Exercise prompt: From the entries below, gather every line containing the string "lines".

BEGIN

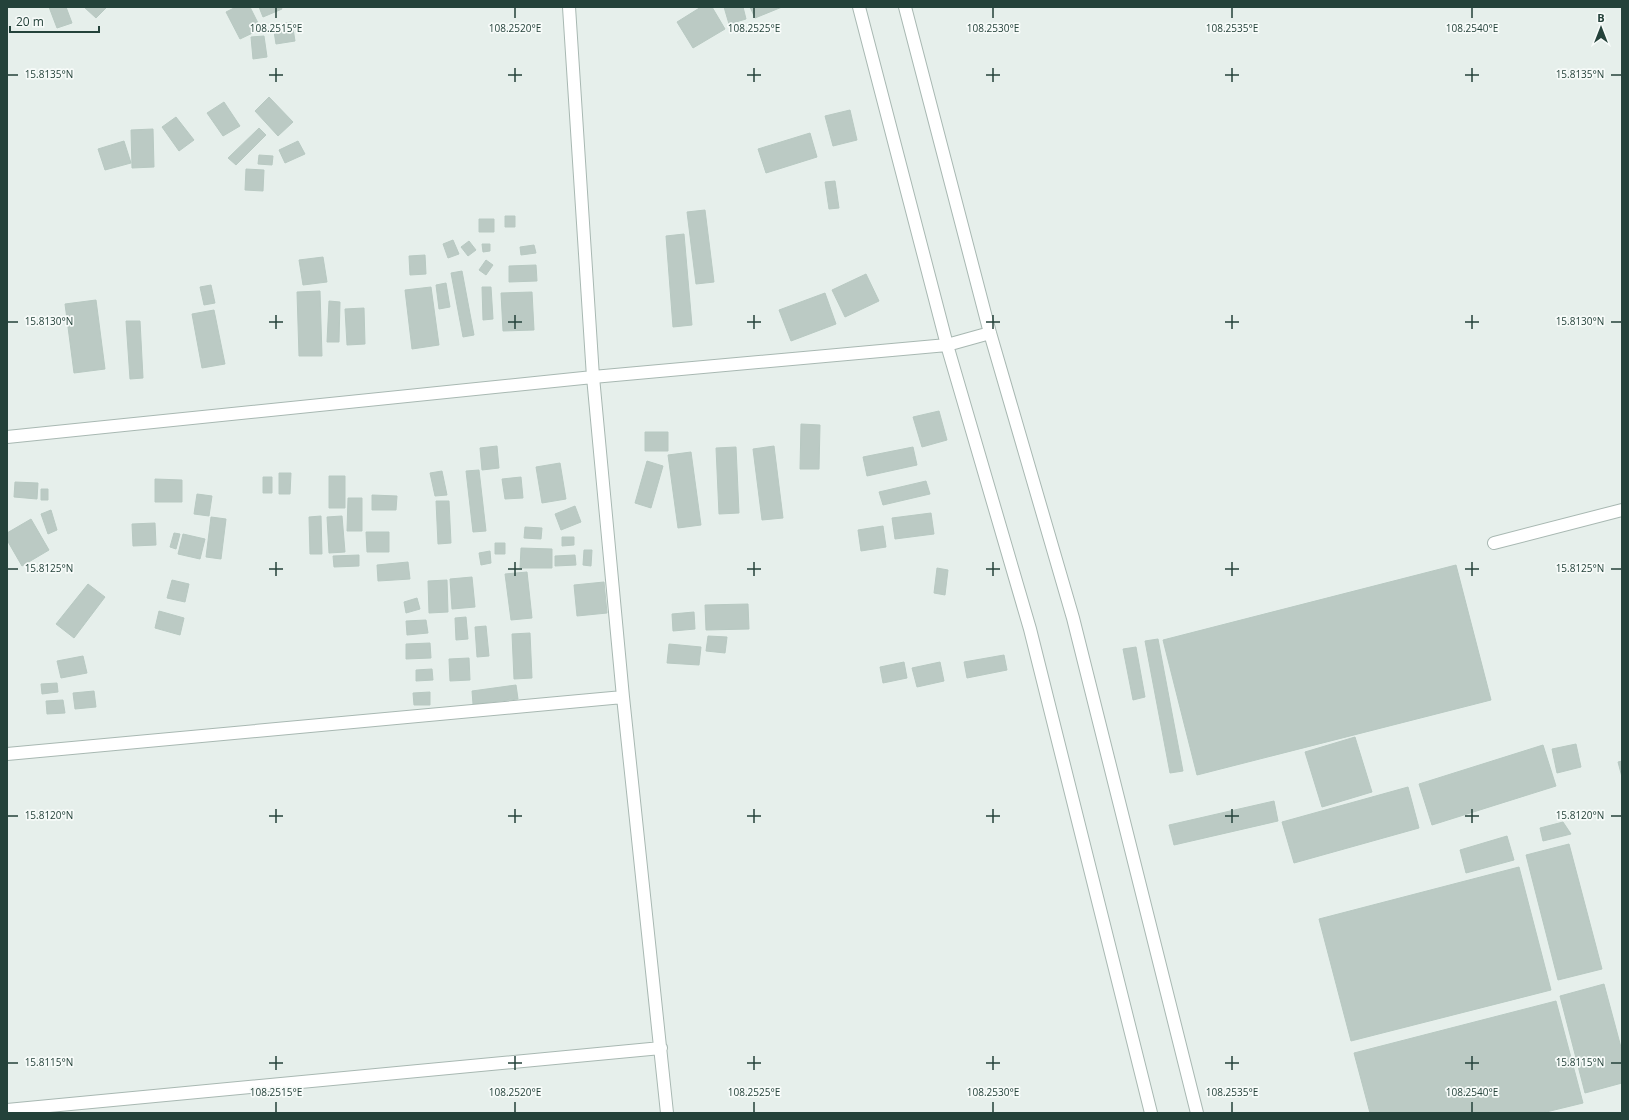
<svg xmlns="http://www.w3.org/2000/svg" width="1629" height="1120" viewBox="0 0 1629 1120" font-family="'Open Sans',sans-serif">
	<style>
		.building { fill: #bbcac4; stroke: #b8c9c2 }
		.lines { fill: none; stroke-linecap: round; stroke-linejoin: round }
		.minor-casing { stroke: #a8b8b2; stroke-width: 14 }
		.minor { stroke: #fff; stroke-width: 12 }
		.ticks { fill: none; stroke: #24423a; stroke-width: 1.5 }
		.ticks-label { font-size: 10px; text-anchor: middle; fill: #24423a; stroke: #f7fbf9; stroke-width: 3.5; stroke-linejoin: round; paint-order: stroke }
	</style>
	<rect width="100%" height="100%" fill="#e6efeb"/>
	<path class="building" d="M49 7H66L72 23 57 28Z
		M84 7H107L96 18Z
		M236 7H250L261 29 240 39 226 12Z
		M259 7H281L282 9 263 17Z
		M701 7H712L725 29 693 48 677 22Z
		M724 7H743L746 19 729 24Z
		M750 7H782L755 18Z
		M292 22 295 41 276 44 273 25Z
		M264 36 267 57 253 59 251 37Z
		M269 97 293 122 278 136 255 111Z
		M224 102 240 126 223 136 207 113Z
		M850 110 857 140 833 146 825 116Z
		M176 117 194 140 179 151 162 127Z
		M259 128 266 135 236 165 228 158Z
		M153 129 154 167 132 168 131 130Z
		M810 133 817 157 766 173 758 149Z
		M124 141 131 163 105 170 98 149Z
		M298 141 305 154 285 163 279 150Z
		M259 155 273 156 272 165 258 164Z
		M246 169 264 170 263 191 245 190Z
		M835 181 839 208 829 209 825 182Z
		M705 210 714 282 696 284 687 212Z
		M505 216H515V227H505Z
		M479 219H494V232H479Z
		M684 234 692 325 673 327 666 236Z
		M453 240 459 254 448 258 443 244Z
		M469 241 476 250 468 256 461 247Z
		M482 244H490V251L483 252Z
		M534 245 536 253 521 255 520 247Z
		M425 255 426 274 410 275 409 256Z
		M323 257 327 282 303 285 299 260Z
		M486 260 493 265 486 275 479 270Z
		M536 265 537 281 509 282V266Z
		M462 271 474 335 463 337 451 273Z
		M866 274 879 301 845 317 832 290Z
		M446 283 450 307 439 309 436 285Z
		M211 285 215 303 204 305 200 287Z
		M431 287 439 345 412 349 405 290Z
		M482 287H491L493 319 483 320Z
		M320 291 322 356H299L297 292Z
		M532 292 534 330 503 331 501 293Z
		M825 293 836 324 791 341 779 310Z
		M96 300 105 369 74 373 65 304Z
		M329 301 340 302 339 342H327Z
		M364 308 365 344 347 345 345 309Z
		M214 310 225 364 202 368 192 314Z
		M126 321H140L143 378 130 379Z
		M939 411 947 440 922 447 913 417Z
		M801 424 820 425 819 469H800Z
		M645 432H668V451H645Z
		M497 446 499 468 482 470 480 448Z
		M774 446 783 518 762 520 753 449Z
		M736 447 739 513 719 514 716 448Z
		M913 447 917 465 867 476 863 457Z
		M691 452 701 525 678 528 668 455Z
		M647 461 663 466 651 508 635 503Z
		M560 463 566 499 542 503 536 467Z
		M479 470 486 531 473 532 466 471Z
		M442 471 447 495 435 496 430 473Z
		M279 473H291L290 494H279Z
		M329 476H345V508H329Z
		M263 477H272V493H263Z
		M521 477 523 498 505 499 502 479Z
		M155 479 182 480V502H155Z
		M926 481 930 494 883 505 879 492Z
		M15 482 38 483 37 499 14 497Z
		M41 489H48V500H41Z
		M197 494 212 496 209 516 194 514Z
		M372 495 397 496 396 510H372Z
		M348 498H362V531H347Z
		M436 501H449L451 543 438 544Z
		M575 506 581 522 561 530 555 514Z
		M51 510 57 530 48 534 41 514Z
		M931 513 934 534 895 539 892 518Z
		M321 516 322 554H310L309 517Z
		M342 516 345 552 329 553 327 517Z
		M211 517 226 519 221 559 206 557Z
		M31 519 49 550 22 566 7 540V533Z
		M155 523 156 545 133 546 132 524Z
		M883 526 886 547 861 551 858 530Z
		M525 527 542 528 541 539 524 538Z
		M366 532H389V552H367Z
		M174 533 180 534 176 549 170 547Z
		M183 534 205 539 200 559 178 554Z
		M562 537H574V545L562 546Z
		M495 543H505V554H495Z
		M521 548 552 549V568H520Z
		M584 550H592L591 566 583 565Z
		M490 551 491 563 481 565 479 553Z
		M359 555V566L334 567 333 556Z
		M575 555 576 565 555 566V556Z
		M408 562 410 579 378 581 377 565Z
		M1456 565 1491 700 1197 775 1163 640Z
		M937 568 948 570 945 595 934 593Z
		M527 572 532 618 511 620 505 574Z
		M472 577 475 607 452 609 450 579Z
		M172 580 189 584 185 602 167 598Z
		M447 580 448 612 429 613 428 581Z
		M604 582 607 613 577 616 574 585Z
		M88 584 105 597 74 638 56 624Z
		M417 598 420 609 406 613 404 602Z
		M748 604 749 629 706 630 705 605Z
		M159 611 184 618 180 635 155 628Z
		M694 612 695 629 673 631 672 614Z
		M466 617 468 639 456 640 455 618Z
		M426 620 428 633 407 635 406 621Z
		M486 626 489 656 477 657 475 627Z
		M530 633 532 678 514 679 512 634Z
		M708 636 727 637 725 653 706 651Z
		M1158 639 1183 771 1170 773 1145 641Z
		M430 643 431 658 406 659V644Z
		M669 644 701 647 699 665 667 663Z
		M1136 647 1145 697 1133 700 1123 649Z
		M1004 655 1007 670 967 678 964 662Z
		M83 656 87 673 61 678 57 661Z
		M469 658 470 680 450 681 449 659Z
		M904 662 907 678 883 683 880 667Z
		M940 662 944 681 917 687 912 668Z
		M432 669 433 680 416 681V670Z
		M57 683 58 692 42 694 41 684Z
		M516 685 518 699 473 704 472 691Z
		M94 691 96 707 75 709 73 693Z
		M430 692V705H414L413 693Z
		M63 700 65 713 47 714 46 701Z
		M1355 737 1372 792 1322 807 1305 752Z
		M1576 744 1581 767 1557 773 1552 749Z
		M1543 745 1556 786 1432 825 1419 784Z
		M1622 761V777L1618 762Z
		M1408 787 1419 828 1294 863 1282 822Z
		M1274 801 1278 821 1174 845 1169 825Z
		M1563 822 1571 834 1543 841 1540 828Z
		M1507 836 1514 860 1466 873 1460 850Z
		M1569 844 1602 969 1558 980 1526 855Z
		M1519 867 1551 990 1351 1041 1319 919Z
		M1604 984 1622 1051V1083L1585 1093 1560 996Z
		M1556 1001 1583 1103 1542 1113H1370L1354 1053Z"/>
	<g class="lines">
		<g class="minor-casing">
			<path id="minor" d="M569 7 593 377 623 697 667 1113
				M859 7 947 345 1030 629 1151 1113
				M905 7 990 333 1073 618 1197 1113
				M7 437 593 377 947 345 990 333
				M1494 543 1622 510
				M7 754 623 697
				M7 1110 661 1048"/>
		</g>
		<use href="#minor" class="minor"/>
	</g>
	<path class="ticks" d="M276 8V18M515 8V18M754 8V18M993 8V18M1232 8V18M1472 8V18M276 68V82M515 68V82M754 68V82M993 68V82M1232 68V82M1472 68V82M8 75H18M269 75H283M508 75H522M747 75H761M986 75H1000M1225 75H1239M1465 75H1479M1611 75H1621M276 315V329M515 315V329M754 315V329M993 315V329M1232 315V329M1472 315V329M8 322H18M269 322H283M508 322H522M747 322H761M986 322H1000M1225 322H1239M1465 322H1479M1611 322H1621M276 562V576M515 562V576M754 562V576M993 562V576M1232 562V576M1472 562V576M8 569H18M269 569H283M508 569H522M747 569H761M986 569H1000M1225 569H1239M1465 569H1479M1611 569H1621M276 809V823M515 809V823M754 809V823M993 809V823M1232 809V823M1472 809V823M8 816H18M269 816H283M508 816H522M747 816H761M986 816H1000M1225 816H1239M1465 816H1479M1611 816H1621M276 1056V1070M515 1056V1070M754 1056V1070M993 1056V1070M1232 1056V1070M1472 1056V1070M8 1063H18M269 1063H283M508 1063H522M747 1063H761M986 1063H1000M1225 1063H1239M1465 1063H1479M1611 1063H1621M276 1102V1112M515 1102V1112M754 1102V1112M993 1102V1112M1232 1102V1112M1472 1102V1112"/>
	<g class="ticks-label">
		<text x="276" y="32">108.2515°E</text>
		<text x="515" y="32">108.2520°E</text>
		<text x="754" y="32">108.2525°E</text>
		<text x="993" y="32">108.2530°E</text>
		<text x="1232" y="32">108.2535°E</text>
		<text x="1472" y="32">108.2540°E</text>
		<text x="49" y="78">15.8135°N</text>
		<text x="1580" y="78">15.8135°N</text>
		<text x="49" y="325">15.8130°N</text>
		<text x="1580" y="325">15.8130°N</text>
		<text x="49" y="572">15.8125°N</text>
		<text x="1580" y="572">15.8125°N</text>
		<text x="49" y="819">15.8120°N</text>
		<text x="1580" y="819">15.8120°N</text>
		<text x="49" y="1066">15.8115°N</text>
		<text x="1580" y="1066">15.8115°N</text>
		<text x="276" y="1096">108.2515°E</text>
		<text x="515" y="1096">108.2520°E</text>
		<text x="754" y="1096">108.2525°E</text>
		<text x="993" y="1096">108.2530°E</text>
		<text x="1232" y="1096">108.2535°E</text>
		<text x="1472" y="1096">108.2540°E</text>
	</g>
	<rect width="1629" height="1120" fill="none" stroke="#24423a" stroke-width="16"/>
	<g transform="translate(1601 28)" stroke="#f7fbf9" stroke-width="3" paint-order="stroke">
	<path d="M0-3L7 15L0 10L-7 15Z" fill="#24423a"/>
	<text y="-6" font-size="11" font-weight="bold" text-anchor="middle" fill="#24423a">B</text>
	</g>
	<path d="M10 26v6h89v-6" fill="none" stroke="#24423a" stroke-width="2"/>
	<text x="16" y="26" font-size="12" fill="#24423a" stroke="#f7fbf9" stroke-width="3" paint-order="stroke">20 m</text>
</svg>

END

Answer to the problem:
		.lines { fill: none; stroke-linecap: round; stroke-linejoin: round }
	<g class="lines">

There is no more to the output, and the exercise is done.